After a 3-0 vote during Thursday’s action session, Lyon County commissioners will sign an action plan to pursue involvement in the Lyon County Neighborhood Stabilization Program Action Plan.
Sam Seeley, Lyon County flood plain manager and zoning director, told commissioners earlier this month that HUD’s new Neighborhood Stabilization Program could help the county. According to HUD’s Web site, the program “will provide emergency assistance to state and local governments to acquire and redevelop foreclosed properties that otherwise become sources of abandonment and blight within their communities.”
Seeley said the Kansas Department of Commerce’s rural-development division, in partnership with the Kansas Housing Resource Corp., home division, will implement the program on a state level.
Seeley said Thursday morning that the action plan needs to be turned in by today if the county wanted to continue with the program.
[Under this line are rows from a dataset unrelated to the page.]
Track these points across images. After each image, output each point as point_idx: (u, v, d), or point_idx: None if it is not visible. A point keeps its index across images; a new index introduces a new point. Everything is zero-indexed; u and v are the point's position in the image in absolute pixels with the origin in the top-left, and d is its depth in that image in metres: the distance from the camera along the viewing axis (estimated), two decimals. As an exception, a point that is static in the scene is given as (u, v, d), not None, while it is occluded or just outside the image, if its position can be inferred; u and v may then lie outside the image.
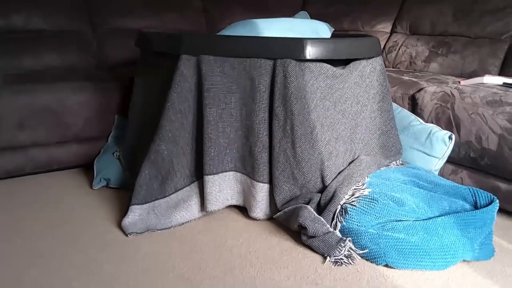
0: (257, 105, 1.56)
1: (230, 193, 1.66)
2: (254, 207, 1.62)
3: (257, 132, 1.57)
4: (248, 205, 1.66)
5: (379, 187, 1.57)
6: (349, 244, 1.41)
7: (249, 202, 1.65)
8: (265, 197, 1.62)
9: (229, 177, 1.64)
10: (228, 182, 1.64)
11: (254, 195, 1.61)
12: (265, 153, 1.59)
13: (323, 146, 1.60)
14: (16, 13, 2.44)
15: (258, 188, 1.60)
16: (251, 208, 1.64)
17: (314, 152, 1.59)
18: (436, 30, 2.53)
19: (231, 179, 1.64)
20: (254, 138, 1.58)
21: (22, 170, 2.02)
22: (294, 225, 1.51)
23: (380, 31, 2.86)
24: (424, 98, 1.90)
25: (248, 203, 1.65)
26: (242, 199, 1.68)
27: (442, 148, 1.78)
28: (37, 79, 2.07)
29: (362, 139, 1.75)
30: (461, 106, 1.76)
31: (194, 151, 1.65)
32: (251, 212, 1.64)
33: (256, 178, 1.60)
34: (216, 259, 1.40)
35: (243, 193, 1.66)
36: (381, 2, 2.89)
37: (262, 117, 1.56)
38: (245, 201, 1.68)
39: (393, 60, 2.67)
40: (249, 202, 1.65)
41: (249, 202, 1.65)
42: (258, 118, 1.56)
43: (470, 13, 2.39)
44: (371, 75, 1.72)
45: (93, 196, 1.86)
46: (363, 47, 1.66)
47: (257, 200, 1.61)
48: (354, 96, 1.68)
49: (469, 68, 2.28)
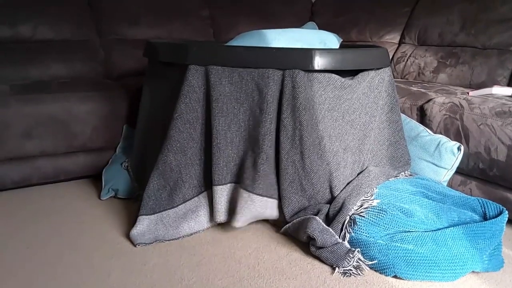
0: (264, 116, 1.55)
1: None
2: (239, 215, 1.56)
3: (261, 144, 1.56)
4: (236, 211, 1.58)
5: (387, 198, 1.56)
6: (358, 255, 1.40)
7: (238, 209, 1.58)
8: (252, 209, 1.57)
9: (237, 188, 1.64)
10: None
11: (246, 204, 1.56)
12: (267, 166, 1.56)
13: (331, 156, 1.60)
14: (24, 23, 2.46)
15: (255, 199, 1.55)
16: (235, 215, 1.57)
17: (322, 163, 1.59)
18: (444, 41, 2.53)
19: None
20: (258, 150, 1.56)
21: (29, 180, 2.02)
22: (303, 236, 1.50)
23: (389, 41, 2.86)
24: (433, 109, 1.89)
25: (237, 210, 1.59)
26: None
27: (451, 159, 1.77)
28: (44, 89, 2.08)
29: (370, 150, 1.75)
30: (470, 117, 1.75)
31: (202, 161, 1.66)
32: (234, 220, 1.57)
33: (255, 191, 1.55)
34: (225, 270, 1.40)
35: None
36: (389, 13, 2.90)
37: (267, 129, 1.54)
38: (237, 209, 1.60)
39: (401, 71, 2.67)
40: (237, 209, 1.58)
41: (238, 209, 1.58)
42: (264, 129, 1.55)
43: (477, 23, 2.39)
44: (380, 86, 1.73)
45: (101, 207, 1.86)
46: (371, 57, 1.67)
47: (244, 207, 1.55)
48: (362, 107, 1.68)
49: (477, 79, 2.28)
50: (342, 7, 3.19)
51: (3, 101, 1.92)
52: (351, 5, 3.17)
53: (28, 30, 2.47)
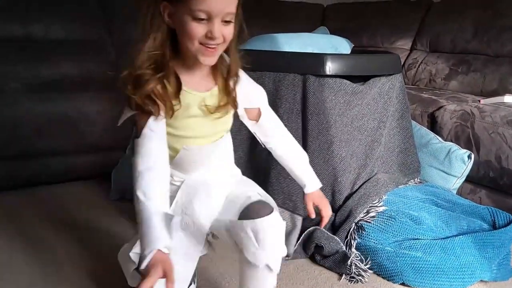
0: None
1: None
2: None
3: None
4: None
5: (396, 205, 1.56)
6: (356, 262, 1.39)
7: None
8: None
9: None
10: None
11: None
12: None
13: (338, 162, 1.60)
14: (36, 22, 2.46)
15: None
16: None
17: (328, 167, 1.58)
18: (456, 48, 2.52)
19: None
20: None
21: (38, 178, 2.03)
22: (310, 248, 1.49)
23: (400, 48, 2.86)
24: (444, 117, 1.89)
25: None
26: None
27: (461, 167, 1.76)
28: (56, 88, 2.10)
29: (380, 156, 1.74)
30: (481, 125, 1.74)
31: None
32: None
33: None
34: (232, 273, 1.40)
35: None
36: (401, 19, 2.90)
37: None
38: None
39: (412, 77, 2.67)
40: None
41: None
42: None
43: (490, 31, 2.38)
44: (390, 92, 1.72)
45: (110, 207, 1.87)
46: (383, 63, 1.67)
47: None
48: (371, 112, 1.68)
49: (489, 87, 2.27)
50: (353, 12, 3.20)
51: (15, 99, 1.95)
52: (362, 11, 3.17)
53: (41, 29, 2.48)
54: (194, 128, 1.00)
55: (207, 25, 0.90)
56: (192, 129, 1.00)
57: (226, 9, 0.90)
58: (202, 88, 1.00)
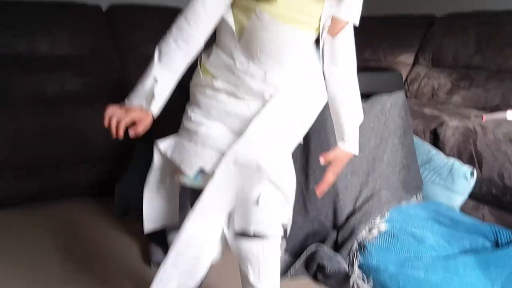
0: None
1: None
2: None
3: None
4: None
5: (399, 223, 1.56)
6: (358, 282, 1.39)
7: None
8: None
9: None
10: None
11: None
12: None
13: (339, 179, 1.60)
14: (42, 38, 2.50)
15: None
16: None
17: (329, 185, 1.59)
18: (458, 63, 2.53)
19: None
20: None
21: (43, 194, 2.04)
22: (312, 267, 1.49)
23: (402, 62, 2.86)
24: (446, 133, 1.89)
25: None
26: None
27: (463, 184, 1.76)
28: (60, 102, 2.11)
29: (382, 173, 1.74)
30: (483, 142, 1.74)
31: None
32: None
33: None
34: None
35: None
36: (403, 34, 2.91)
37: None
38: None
39: (415, 92, 2.67)
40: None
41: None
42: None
43: (492, 46, 2.38)
44: (392, 110, 1.73)
45: (114, 225, 1.87)
46: (385, 81, 1.67)
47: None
48: (373, 130, 1.69)
49: (492, 102, 2.26)
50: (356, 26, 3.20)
51: (19, 114, 1.96)
52: (365, 25, 3.13)
53: (46, 45, 2.51)
54: (285, 2, 0.94)
55: None
56: (281, 2, 0.93)
57: None
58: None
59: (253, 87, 1.01)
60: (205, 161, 1.01)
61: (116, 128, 0.94)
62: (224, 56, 1.02)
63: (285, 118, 1.05)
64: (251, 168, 0.99)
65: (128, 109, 0.97)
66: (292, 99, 1.06)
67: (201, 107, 1.04)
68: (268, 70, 1.01)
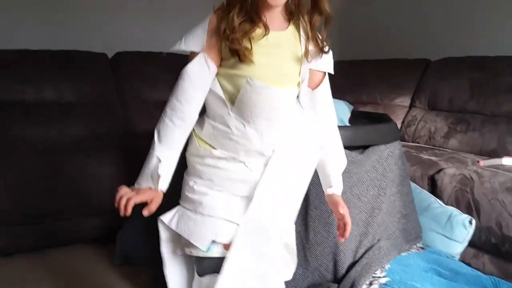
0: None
1: None
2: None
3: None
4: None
5: (399, 274, 1.56)
6: None
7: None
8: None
9: None
10: None
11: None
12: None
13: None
14: (48, 87, 2.55)
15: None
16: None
17: (329, 235, 1.60)
18: (454, 107, 2.57)
19: None
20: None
21: (46, 242, 2.05)
22: None
23: (399, 104, 2.91)
24: (444, 180, 1.91)
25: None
26: None
27: (462, 232, 1.77)
28: (64, 150, 2.14)
29: (381, 223, 1.75)
30: (480, 190, 1.76)
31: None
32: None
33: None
34: None
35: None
36: (399, 77, 2.96)
37: None
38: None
39: (412, 134, 2.71)
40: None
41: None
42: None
43: (486, 91, 2.43)
44: (389, 159, 1.75)
45: (115, 272, 1.87)
46: (381, 133, 1.70)
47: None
48: (371, 180, 1.71)
49: (488, 146, 2.29)
50: (352, 70, 3.28)
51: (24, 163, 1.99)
52: (361, 68, 3.25)
53: (52, 93, 2.55)
54: (264, 65, 1.00)
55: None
56: (261, 67, 1.00)
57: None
58: (278, 27, 1.03)
59: (252, 149, 1.05)
60: (215, 233, 1.04)
61: (125, 207, 0.99)
62: (219, 125, 1.06)
63: (287, 175, 1.09)
64: (265, 232, 1.03)
65: (138, 191, 1.02)
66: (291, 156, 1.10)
67: (203, 178, 1.07)
68: (264, 131, 1.05)
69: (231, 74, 1.02)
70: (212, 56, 1.01)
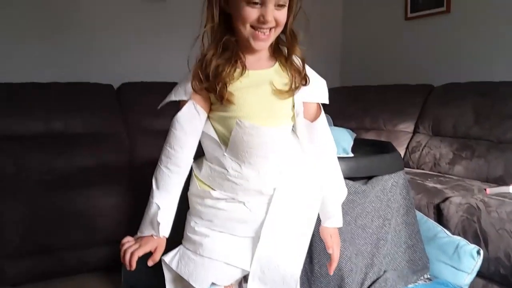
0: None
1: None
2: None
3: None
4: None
5: (406, 308, 1.53)
6: None
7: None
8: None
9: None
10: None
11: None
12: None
13: (344, 262, 1.59)
14: (57, 118, 2.59)
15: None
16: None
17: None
18: (458, 132, 2.55)
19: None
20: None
21: (52, 273, 2.06)
22: None
23: (403, 130, 2.90)
24: (450, 209, 1.88)
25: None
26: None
27: (470, 263, 1.73)
28: (71, 182, 2.15)
29: (387, 253, 1.73)
30: (487, 220, 1.74)
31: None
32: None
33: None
34: None
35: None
36: (402, 103, 2.96)
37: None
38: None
39: (417, 160, 2.69)
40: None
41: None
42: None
43: (491, 117, 2.41)
44: (394, 189, 1.74)
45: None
46: (385, 163, 1.69)
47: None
48: (375, 210, 1.69)
49: (494, 173, 2.26)
50: (355, 96, 3.29)
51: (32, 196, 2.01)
52: (364, 94, 3.26)
53: (60, 125, 2.60)
54: (251, 105, 1.00)
55: (260, 9, 0.93)
56: (248, 106, 1.00)
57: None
58: (263, 66, 1.03)
59: (250, 188, 1.05)
60: (215, 276, 1.03)
61: (130, 261, 1.00)
62: (216, 167, 1.06)
63: (292, 213, 1.08)
64: (276, 274, 1.02)
65: (141, 240, 1.02)
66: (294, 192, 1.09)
67: (203, 218, 1.07)
68: (261, 169, 1.05)
69: (222, 116, 1.02)
70: (200, 103, 1.03)
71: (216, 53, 0.98)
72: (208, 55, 0.98)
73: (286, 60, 1.04)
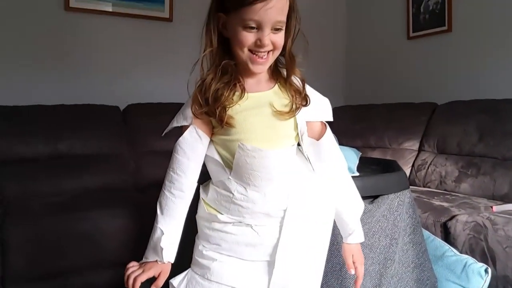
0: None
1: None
2: None
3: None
4: None
5: (415, 328, 1.51)
6: None
7: None
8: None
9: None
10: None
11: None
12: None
13: (351, 283, 1.59)
14: (63, 141, 2.61)
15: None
16: None
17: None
18: (463, 150, 2.56)
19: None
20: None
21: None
22: None
23: (408, 148, 2.91)
24: (456, 228, 1.88)
25: None
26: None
27: (479, 282, 1.72)
28: (76, 205, 2.16)
29: (395, 273, 1.72)
30: (494, 238, 1.73)
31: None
32: None
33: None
34: None
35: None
36: (407, 121, 2.97)
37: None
38: None
39: (423, 178, 2.69)
40: None
41: None
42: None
43: (495, 134, 2.42)
44: (400, 208, 1.74)
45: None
46: (390, 182, 1.70)
47: None
48: (382, 229, 1.69)
49: (500, 191, 2.26)
50: (360, 114, 3.31)
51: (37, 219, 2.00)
52: (368, 112, 3.28)
53: (66, 146, 2.61)
54: (252, 127, 1.01)
55: (257, 33, 0.94)
56: (249, 129, 1.00)
57: (275, 18, 0.94)
58: (262, 88, 1.04)
59: (257, 211, 1.05)
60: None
61: (133, 286, 1.00)
62: (222, 190, 1.07)
63: (306, 234, 1.08)
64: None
65: (146, 265, 1.03)
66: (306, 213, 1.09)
67: (211, 242, 1.07)
68: (266, 191, 1.05)
69: (224, 140, 1.03)
70: (202, 127, 1.04)
71: (215, 77, 1.00)
72: (207, 79, 1.00)
73: (286, 81, 1.05)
Seeley said the action plan is non-binding and the county can still back out if needed.
“It doesn’t commit us but it does show that we are willing to commit,” Seeley said. “If something doesn’t work out we can say no ...”
Seeley said the money for the program will have to go to the county level first before it can be dispersed. Lyon County is not looking at a lot of properties to be purchased and rehabilitated because there isn’t a lot of money for the county.
“... It’s just to keep the properties from being blighted or going downhill,” he said. “Why not put them into the hands of somebody who wants a home?”